Pour faire face à la situation particulièrement préoccupante des maternités, et suite aux concertations conduites par l’ARS avec les acteurs du secteur de la périnatalité, l’Agence déploie deux cellules dédiées à destination des professionnels de santé :

• Une cellule régionale d’appui au transfert des femmes sur le point d’accoucher, pour trouver des places si certaines maternités sont saturées. Cette cellule est ouverte depuis le 4 juillet ;

• Une cellule régionale d’appui aux femmes sans inscription et/ou sans suivi médical, pour sécuriser les parcours des patientes, optimiser l’inscription et la prise en charge des femmes dans des services de maternités adaptées à leur situation, et réduire les inégalités d’accès aux soins. Cette cellule sera déployée la première quinzaine de juillet.

En complément, l’Agence déploie également des outils (ligne d’appui administratif, médiateurs en santé) pour améliorer la prise en charge des femmes et réduire la charge administrative qui pèse sur les équipes soignantes.

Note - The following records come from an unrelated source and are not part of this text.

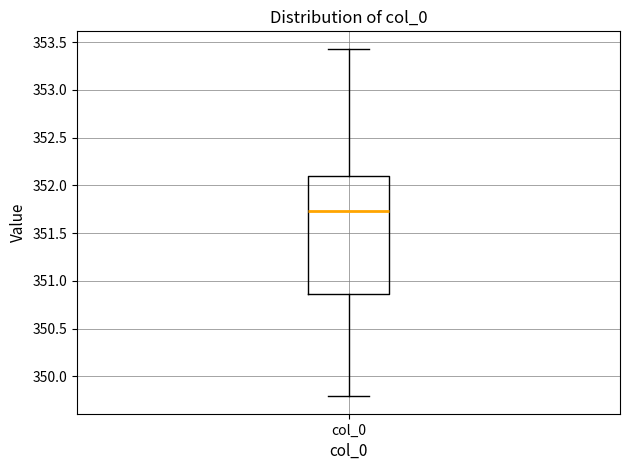

Transcribe this box plot: give where the median line is, the range the box spans, and where the two whiskers end, as read against the y-axis. The values are not printed on the chart, so give them approximately, as read against the axis.

median 351.75, box 350.85 to 352.10, whiskers 349.80 to 353.45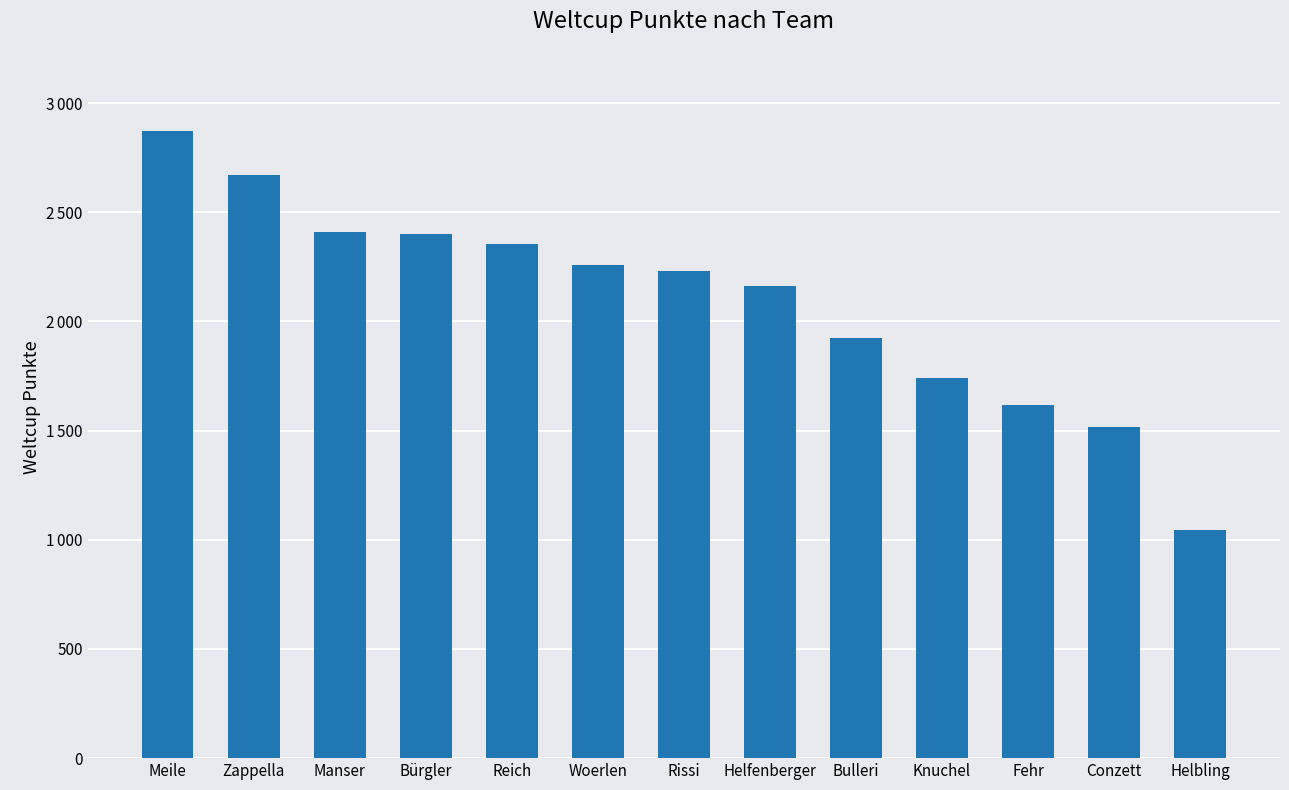

Does the chart contain any negative values?

No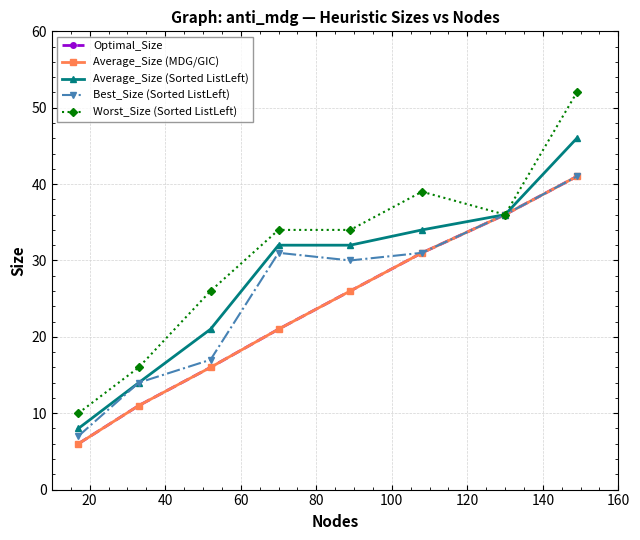

Is this an area chart (filled region under the line)?

No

Enfin, l’ARS mobilise l’ensemble des ressources humaines disponibles pour assurer la continuité de l’accompagnement médical et paramédical des personnes âgées en EHPAD ou à domicile :

• Mobilisation des dispositifs de renfort du personnel avec par exemple l’implication des personnels de santé du territoire (CPTS, médecins traitants, etc.) et l’appui des hôpitaux via des équipes d’hospitalisation à domicile et des équipes mobiles de gériatrie ;

• Mobilisation des viviers complémentaires : recrutement anticipé des IDE et AS diplômés cet été, campagne de recrutement avec Pôle Emploi, appui aux financements de CDD canicule ;

• Organisation de la continuité du temps médical/soignant avec par exemple la mise en place d’un forfait pour recourir aux infirmiers libéraux en SSIAD et en EHPAD, le déploiement d’astreinte infirmière de nuit en EHPAD ou la mobilisation de dispositif de surveillance médicale et paramédicale sécurisée au domicile du patient.

Dans les jours qui viennent, les plans d’actions propres à chaque département francilien seront communiqués. L’ensemble de ces dispositifs, adaptés à chaque territoire, est mis en place grâce à la mobilisation de l’ensemble des acteurs impliqués dans la prise en charge médicale des patients franciliens. Les possibilités de pérenniser certains de ces dispositifs sont à l’étude dans le cadre d’un plan d’action sur le long terme.